It's almost shocking how hard The Batman works to avoid providing the things audiences have come to expect from superhero movies. Whereas the Marvel pictures are full of action, humor, and fan service, director Matt Reeves has made one that's dour, light on action, and purposefully not fun. Watching it, I was reminded of David Fincher's Se7en, due to the gloomy, oppressive vibe it radiates. This isn't to say the film is bad. There's much to admire, despite a few significant flaws. You just have to be aware of what you're walking into.
The plot is kind of similar to Se7en, too. A psychopath – in this case, the Riddler (Paul Dano) – is brutally killing high-ranking Gotham officials, exposing their hidden corruption in the process. His first victim is the mayor. That immediately spurs Lt. Jim Gordon (Jeffrey Wright) to call in Batman (Robert Pattinson). They put together clues left behind by the Riddler, most of which point in the general direction of local mob boss Carmine Falcone (John Turturro). The investigation is complicated by Selina Kyle (Zoe Kravitz), a cat burglar seeking answers from Falcone about a friend who went missing.
Whereas most superhero movies are action-packed, The Batman focuses more on the Dark Knight following the Riddler's trail. Aside from a couple small fights and a car chase, the action is saved for the final twenty minutes. The film doesn't look like others in the genre, either. Even by Batman standards it's dark. Basically, the only colors here are black, brown, and deep red. At times, seeing the image onscreen is difficult because it's intentionally so murky.
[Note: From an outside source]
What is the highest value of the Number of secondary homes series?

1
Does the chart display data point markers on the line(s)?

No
There is something considerably downbeat about the plot. Reeves plays the whole caped crusader thing as though it's real. Bruce Wayne, for example, is a traumatized malcontent, still grappling with the murder of his parents when he was a child. The Riddler doesn't wear a flamboyant question mark-adorned costume; he sports a bondage-like mask with a pair of eyeglasses over it. His menace is portrayed as being akin to a terrorist, and the last act calls to mind actual tragedies like 9/11 and Hurricane Katrina. This is not Tom Holland's Spider-Man taking on Jake Gyllenhaal's Mysterio. You don't get that sort of larger-than-life sparring between hero and villain.
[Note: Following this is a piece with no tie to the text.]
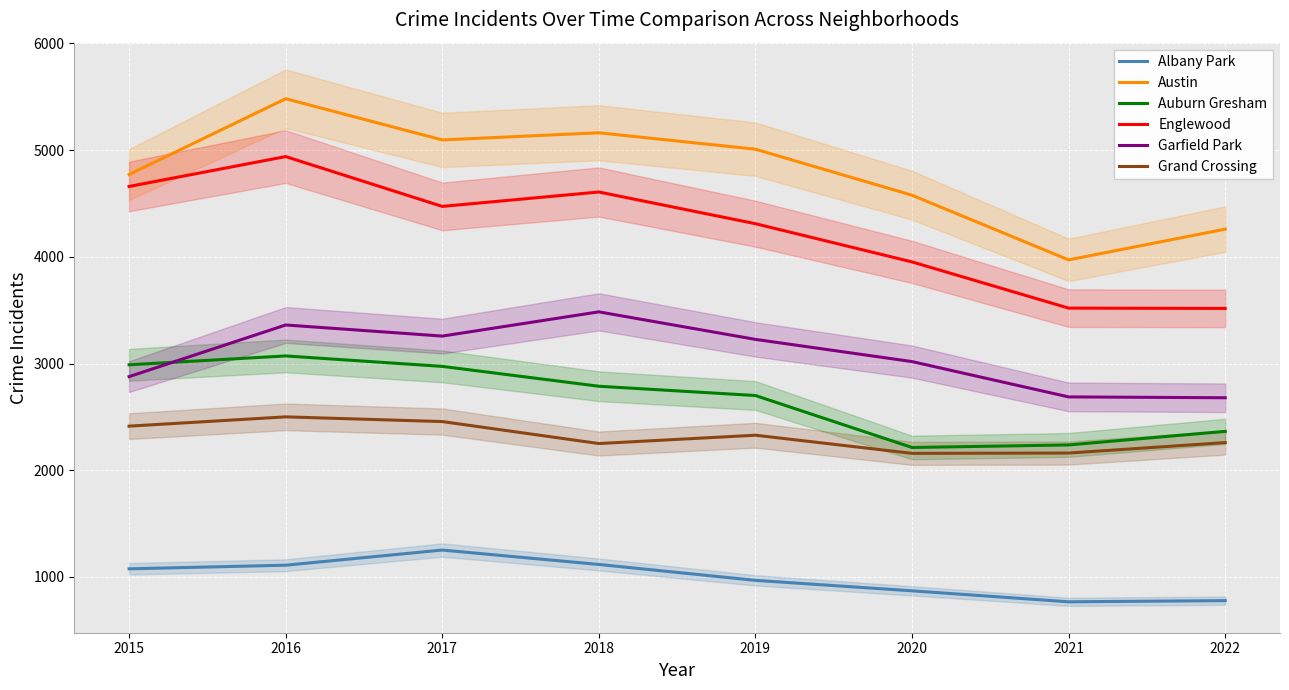

Is the value of Englewood at 2016 greater than the value of Austin at 2020?

Yes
Does the approach work? Yes, but only to a point. There are many good qualities in the film. Pattinson is perfect for Reeves' vision of Batman, making him a bitter, angry vigilante. Dano is genuinely disturbing as Riddler. The actor seems to draw inspiration from real-life serial killers to create a bad guy who's chilling in how much he thrives on aggression. (Dano and Heath Ledger in The Dark Knight are the only two actors to ever portray a Batman villain who had a real-world sense of danger.) A theme of corruption is handled in an interesting way, too, implying that when it spirals out of control, societal destruction may be the only means of resetting things.
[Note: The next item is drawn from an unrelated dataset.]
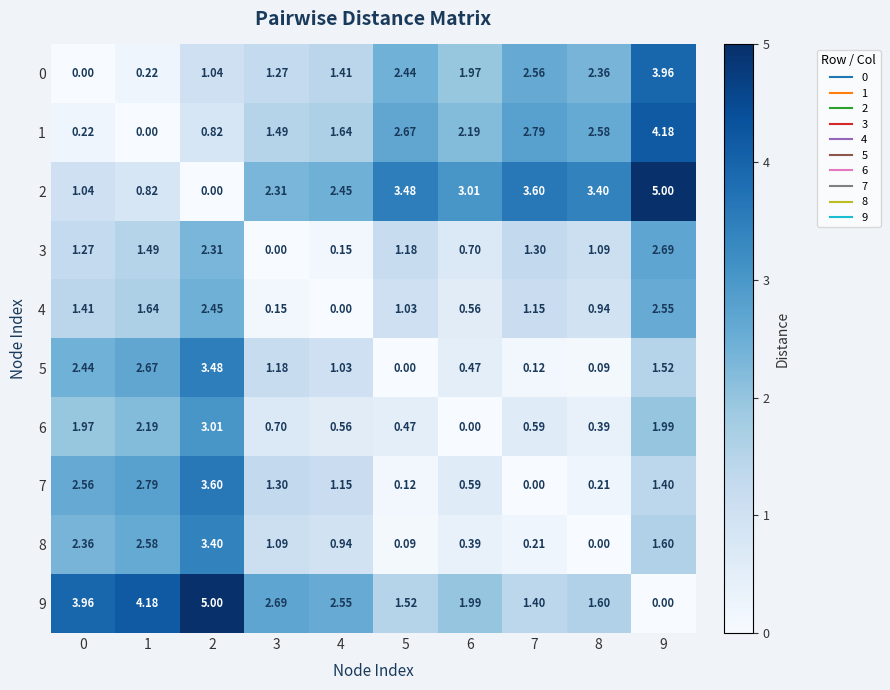

Is the value of 7 at 0 greater than the value of 9 at 3?

No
Other factors are much less successful. At nearly three hours, The Batman is way too long, especially given the relentlessly downbeat mood and dreary cinematography. When tragedy strikes during the last act, it almost feels depressing. Selina Kyle isn't really necessary to the story, either. Kravitz is always a welcome presence onscreen, but her character just elongates an already-long story. If Reeves (War for the Planet of the Apes) wanted to make the ultimate “dark Batman” movie, he succeeded. He also lost his pacing to an extent.
Given that some of us are experiencing superhero movie fatigue, there is something slightly refreshing about The Batman's efforts to go in a completely different direction. Matt Reeves has a strong artistic vision that's worth seeing for fans of the Dark Knight. The movie is not a home run, though. It's an ambitious and serious, yet slightly unsatisfying comic book adventure.
out of four
The Batman is rated PG-13 for strong violent and disturbing content, drug content, strong language, and some suggestive material. The running time is 2 hours and 55 minutes.